__Task statement__:
Copy the stretch of the material below from the line containing "Размер: средние" through the line containing "египетскими пирамидами — это не только...", reproducing each line without change.

__Input data__:
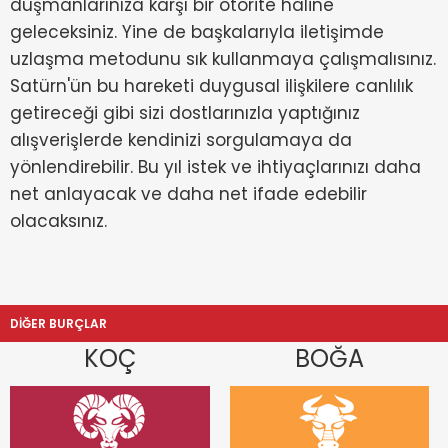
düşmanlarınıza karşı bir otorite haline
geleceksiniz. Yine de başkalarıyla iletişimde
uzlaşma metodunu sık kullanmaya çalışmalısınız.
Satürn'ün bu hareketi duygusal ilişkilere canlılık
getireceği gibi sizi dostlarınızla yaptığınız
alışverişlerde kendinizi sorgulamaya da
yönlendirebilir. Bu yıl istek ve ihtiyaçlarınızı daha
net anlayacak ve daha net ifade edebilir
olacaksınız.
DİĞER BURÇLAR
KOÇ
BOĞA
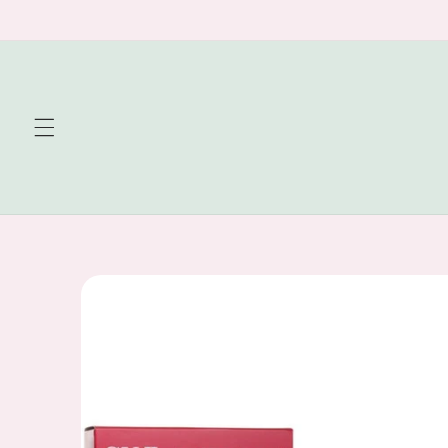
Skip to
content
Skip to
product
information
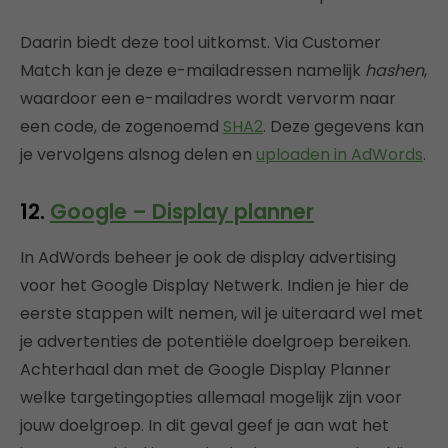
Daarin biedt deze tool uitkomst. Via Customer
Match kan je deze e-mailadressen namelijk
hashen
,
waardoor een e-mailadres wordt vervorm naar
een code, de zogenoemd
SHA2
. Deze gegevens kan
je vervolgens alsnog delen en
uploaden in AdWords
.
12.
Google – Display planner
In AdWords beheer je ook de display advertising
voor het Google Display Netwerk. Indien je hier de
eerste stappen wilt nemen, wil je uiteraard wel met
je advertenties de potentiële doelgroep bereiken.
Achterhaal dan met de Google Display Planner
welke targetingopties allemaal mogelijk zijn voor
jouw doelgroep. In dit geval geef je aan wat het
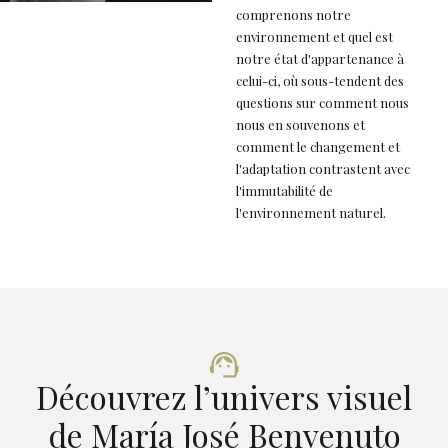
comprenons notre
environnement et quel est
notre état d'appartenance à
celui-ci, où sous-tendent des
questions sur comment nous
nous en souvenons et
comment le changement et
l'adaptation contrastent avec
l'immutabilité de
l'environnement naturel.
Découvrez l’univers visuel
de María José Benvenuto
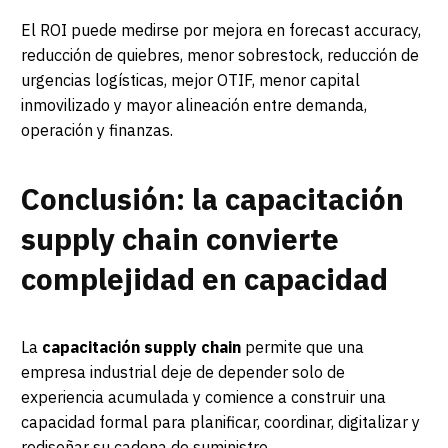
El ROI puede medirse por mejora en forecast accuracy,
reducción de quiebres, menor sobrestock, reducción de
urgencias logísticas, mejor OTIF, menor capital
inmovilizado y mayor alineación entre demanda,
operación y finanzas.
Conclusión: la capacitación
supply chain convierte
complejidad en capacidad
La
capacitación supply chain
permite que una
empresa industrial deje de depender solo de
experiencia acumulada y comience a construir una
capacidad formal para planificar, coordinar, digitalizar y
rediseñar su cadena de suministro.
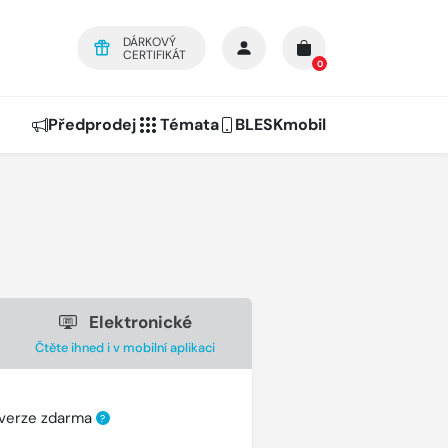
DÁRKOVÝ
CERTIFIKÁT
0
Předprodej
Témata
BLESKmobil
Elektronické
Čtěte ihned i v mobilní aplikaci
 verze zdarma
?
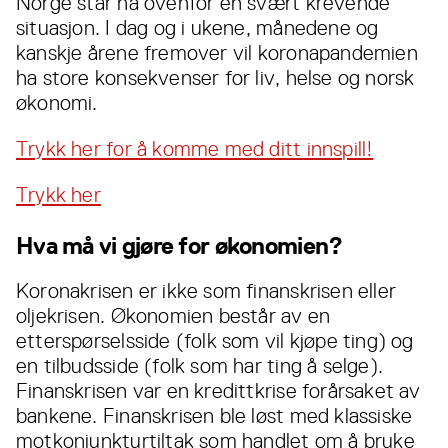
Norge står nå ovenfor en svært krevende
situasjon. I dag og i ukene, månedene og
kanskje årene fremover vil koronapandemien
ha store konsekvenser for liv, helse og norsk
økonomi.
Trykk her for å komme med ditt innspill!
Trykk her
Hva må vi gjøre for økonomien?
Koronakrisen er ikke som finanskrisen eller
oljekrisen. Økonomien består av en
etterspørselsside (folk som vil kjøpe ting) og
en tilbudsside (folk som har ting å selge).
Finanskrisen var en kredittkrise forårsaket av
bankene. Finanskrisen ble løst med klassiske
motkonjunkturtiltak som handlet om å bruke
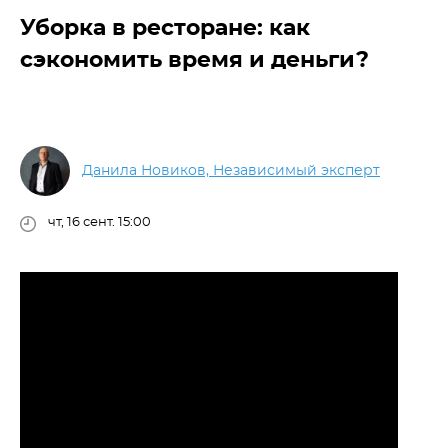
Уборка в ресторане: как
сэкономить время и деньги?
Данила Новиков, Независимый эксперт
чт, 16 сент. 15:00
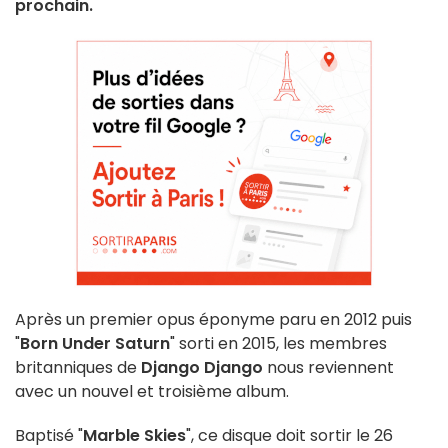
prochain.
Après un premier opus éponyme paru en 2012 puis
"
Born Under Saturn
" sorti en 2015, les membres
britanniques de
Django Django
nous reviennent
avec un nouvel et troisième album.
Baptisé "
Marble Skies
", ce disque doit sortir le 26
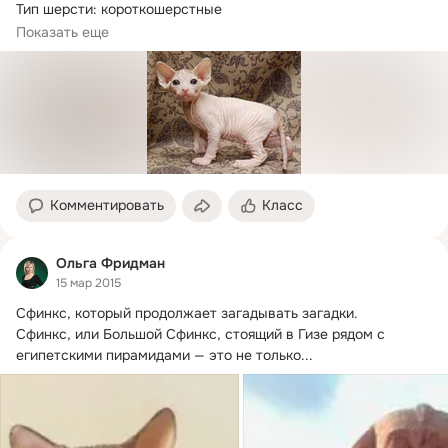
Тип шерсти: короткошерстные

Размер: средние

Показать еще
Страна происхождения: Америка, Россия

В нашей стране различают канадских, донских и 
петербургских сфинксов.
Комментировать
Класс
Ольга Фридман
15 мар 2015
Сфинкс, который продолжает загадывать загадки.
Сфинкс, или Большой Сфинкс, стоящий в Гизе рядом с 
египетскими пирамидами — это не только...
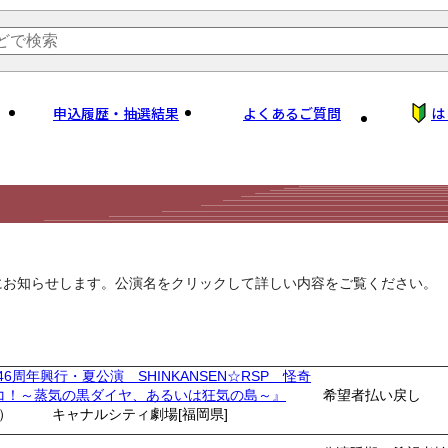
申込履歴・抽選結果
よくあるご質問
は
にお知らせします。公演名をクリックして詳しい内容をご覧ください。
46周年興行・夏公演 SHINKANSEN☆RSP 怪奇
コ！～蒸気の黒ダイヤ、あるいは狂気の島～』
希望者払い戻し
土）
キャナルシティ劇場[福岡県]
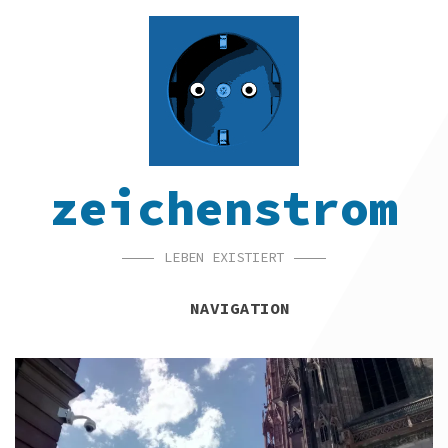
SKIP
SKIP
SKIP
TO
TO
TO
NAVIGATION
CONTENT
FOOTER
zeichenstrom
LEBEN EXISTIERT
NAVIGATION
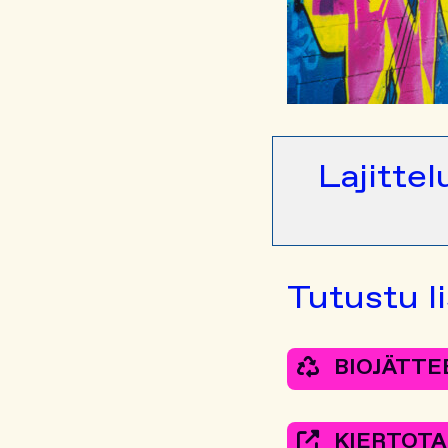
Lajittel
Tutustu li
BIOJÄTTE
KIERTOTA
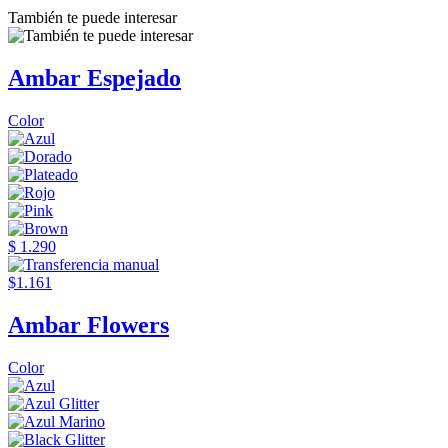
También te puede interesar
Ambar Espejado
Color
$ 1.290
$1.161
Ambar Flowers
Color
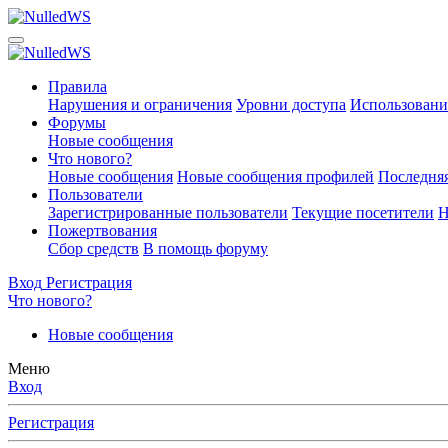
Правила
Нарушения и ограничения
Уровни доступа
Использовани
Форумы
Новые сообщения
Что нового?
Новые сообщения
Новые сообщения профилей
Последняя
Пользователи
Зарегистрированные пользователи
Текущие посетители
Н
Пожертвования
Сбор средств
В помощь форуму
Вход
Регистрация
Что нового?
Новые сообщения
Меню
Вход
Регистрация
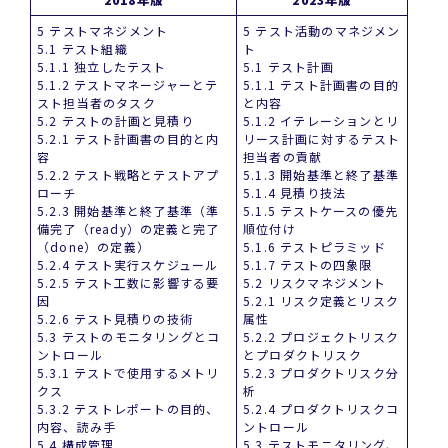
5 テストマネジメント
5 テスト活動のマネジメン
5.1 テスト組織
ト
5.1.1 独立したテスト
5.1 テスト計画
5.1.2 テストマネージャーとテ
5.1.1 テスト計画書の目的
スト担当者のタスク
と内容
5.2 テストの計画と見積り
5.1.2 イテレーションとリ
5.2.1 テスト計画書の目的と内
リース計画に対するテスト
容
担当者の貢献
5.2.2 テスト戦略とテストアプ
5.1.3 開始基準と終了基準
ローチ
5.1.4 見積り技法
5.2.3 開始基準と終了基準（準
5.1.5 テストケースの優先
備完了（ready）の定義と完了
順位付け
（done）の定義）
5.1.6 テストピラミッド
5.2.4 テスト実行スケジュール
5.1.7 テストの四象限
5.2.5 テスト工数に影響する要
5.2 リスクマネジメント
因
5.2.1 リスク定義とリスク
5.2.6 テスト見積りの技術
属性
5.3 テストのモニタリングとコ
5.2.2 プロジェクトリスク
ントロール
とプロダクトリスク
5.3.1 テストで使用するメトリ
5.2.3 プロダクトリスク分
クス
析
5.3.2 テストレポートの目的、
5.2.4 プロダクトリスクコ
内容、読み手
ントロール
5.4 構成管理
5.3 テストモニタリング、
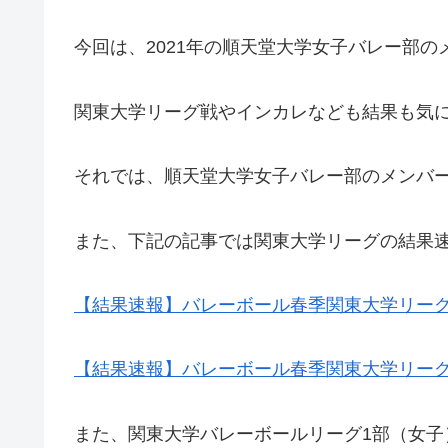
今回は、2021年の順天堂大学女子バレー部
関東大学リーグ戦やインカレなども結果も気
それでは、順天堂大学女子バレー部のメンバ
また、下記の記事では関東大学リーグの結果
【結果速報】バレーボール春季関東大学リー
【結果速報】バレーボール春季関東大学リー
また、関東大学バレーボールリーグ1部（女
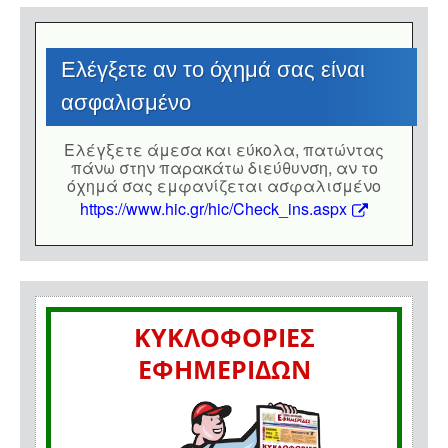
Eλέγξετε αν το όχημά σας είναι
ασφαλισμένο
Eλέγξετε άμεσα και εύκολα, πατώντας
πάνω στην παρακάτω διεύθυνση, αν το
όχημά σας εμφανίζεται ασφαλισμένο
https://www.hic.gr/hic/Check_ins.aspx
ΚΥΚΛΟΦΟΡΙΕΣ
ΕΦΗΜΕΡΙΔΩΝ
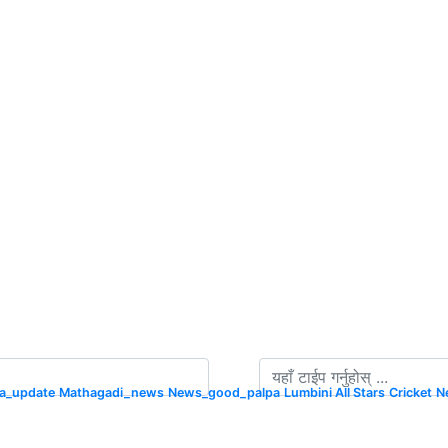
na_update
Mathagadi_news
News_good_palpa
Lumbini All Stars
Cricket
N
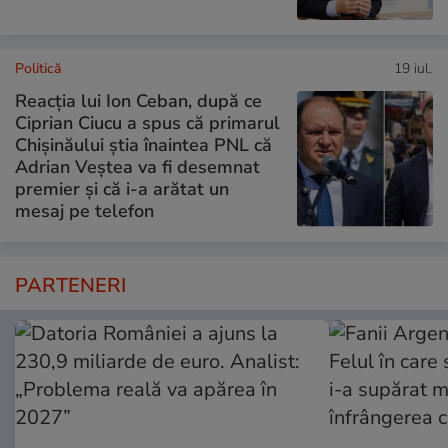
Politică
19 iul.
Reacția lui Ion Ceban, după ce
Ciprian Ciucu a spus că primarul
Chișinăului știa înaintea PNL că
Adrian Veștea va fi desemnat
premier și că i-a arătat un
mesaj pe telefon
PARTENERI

__Problem solution__:
Размер: средние

Показать еще
Страна происхождения: Америка, Россия

В нашей стране различают канадских, донских и 
петербургских сфинксов.
Комментировать
Класс
Ольга Фридман
15 мар 2015
Сфинкс, который продолжает загадывать загадки.
Сфинкс, или Большой Сфинкс, стоящий в Гизе рядом с 
египетскими пирамидами — это не только...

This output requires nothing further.